PEKANBARU - Komisi Pemberantasan Korupsi (KPK) memutuskan memperpanjang masa penahanan eks Penjabat (Pj) Walikota Pekanbaru, Risnandar Mahiwa, bersama dua tersangka lainnya, yakni Sekretaris Daerah Kota Pekanbaru Indra Pomi Nasution dan Pelaksana tugas (Plt) Kepala Bagian Umum Setdako Novin Karmila. Masa penahanan ketiga tersangka ditambah selama 40 hari, mulai 23 Desember 2024 hingga 31 Januari 2025.
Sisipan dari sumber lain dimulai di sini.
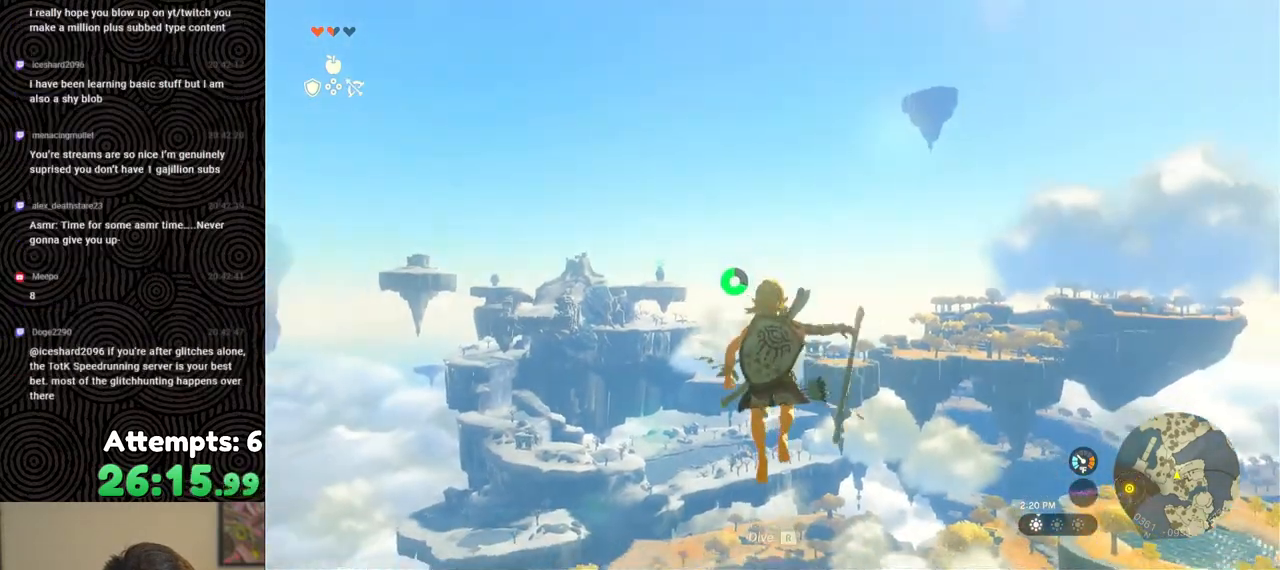
{"buttons": ["L2", "R2"], "left_stick": "center", "right_stick": "center", "events": [[67, "Y", "down"], [167, "Y", "up"], [217, "R2", "up"], [350, "R2", "down"]]}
Risnandar dan dua tersangka lainnya diduga terlibat dalam praktik korupsi berupa permintaan, penerimaan, atau pemotongan pembayaran dari pegawai negeri dan kas umum, meski tidak ada dasar utang terkait pengelolaan anggaran Pemerintah Kota Pekanbaru tahun 2024.
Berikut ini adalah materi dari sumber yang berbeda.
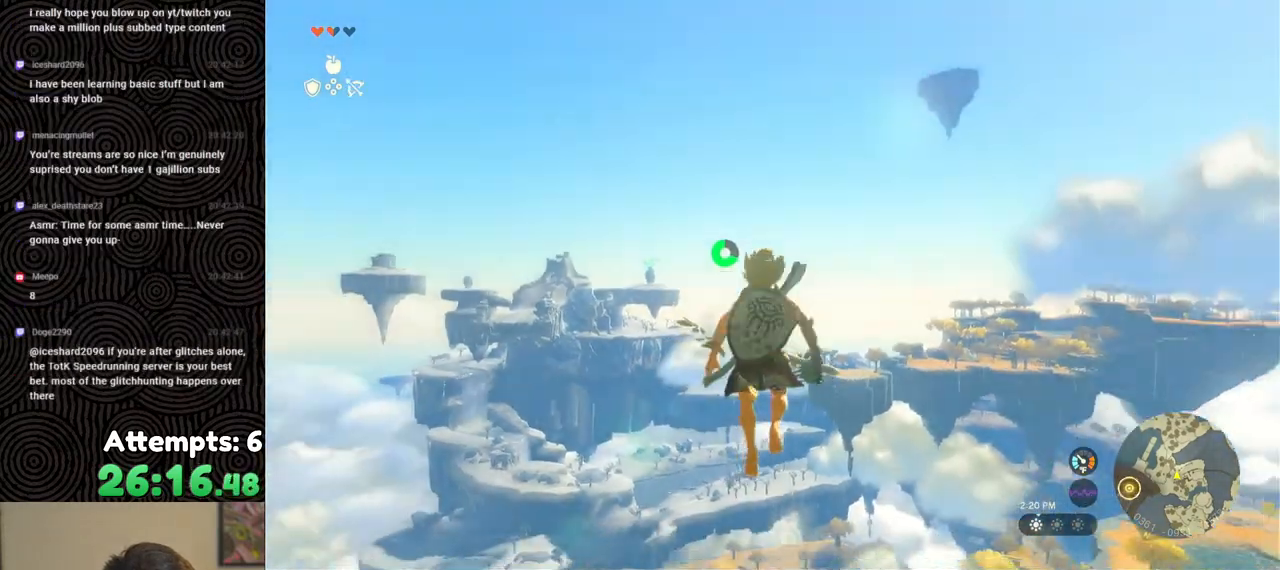
{"buttons": ["L2"], "left_stick": "center", "right_stick": "center", "events": [[283, "Y", "down"], [350, "Y", "up"], [417, "R2", "up"]]}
Penahanan awal terhadap ketiganya dilakukan pada 3 hingga 22 Desember 2024 di Rumah Tahanan Negara (Rutan) Cabang KPK. "Penyidik memperpanjang masa penahanan di tingkat Jaksa Penuntut Umum (JPU) selama 40 hari untuk melengkapi berkas perkara," ujar Juru Bicara KPK, Tessa Mahardhika Sugiarto, Senin (24/12/2024).
Operasi tangkap tangan (OTT) terhadap Risnandar, Indra Pomi, dan Novin Karmila dilakukan oleh KPK pada 2 Desember 2024 di dua lokasi, yakni Pekanbaru dan Jakarta. Dalam OTT tersebut, KPK mengamankan sembilan orang dan menyita uang tunai sebesar Rp6,8 miliar. Setelah penyelidikan lebih lanjut, KPK menetapkan tiga orang sebagai tersangka.
Ketiganya dijerat dengan Pasal 12 f dan Pasal 12 B Undang-undang (UU) Nomor 31 Tahun 1999 tentang Pemberantasan Tindak Pidana Korupsi yang telah diubah dengan UU Nomor 20 Tahun 2001 juncto Pasal 55 ayat (1) ke-1 KUHP.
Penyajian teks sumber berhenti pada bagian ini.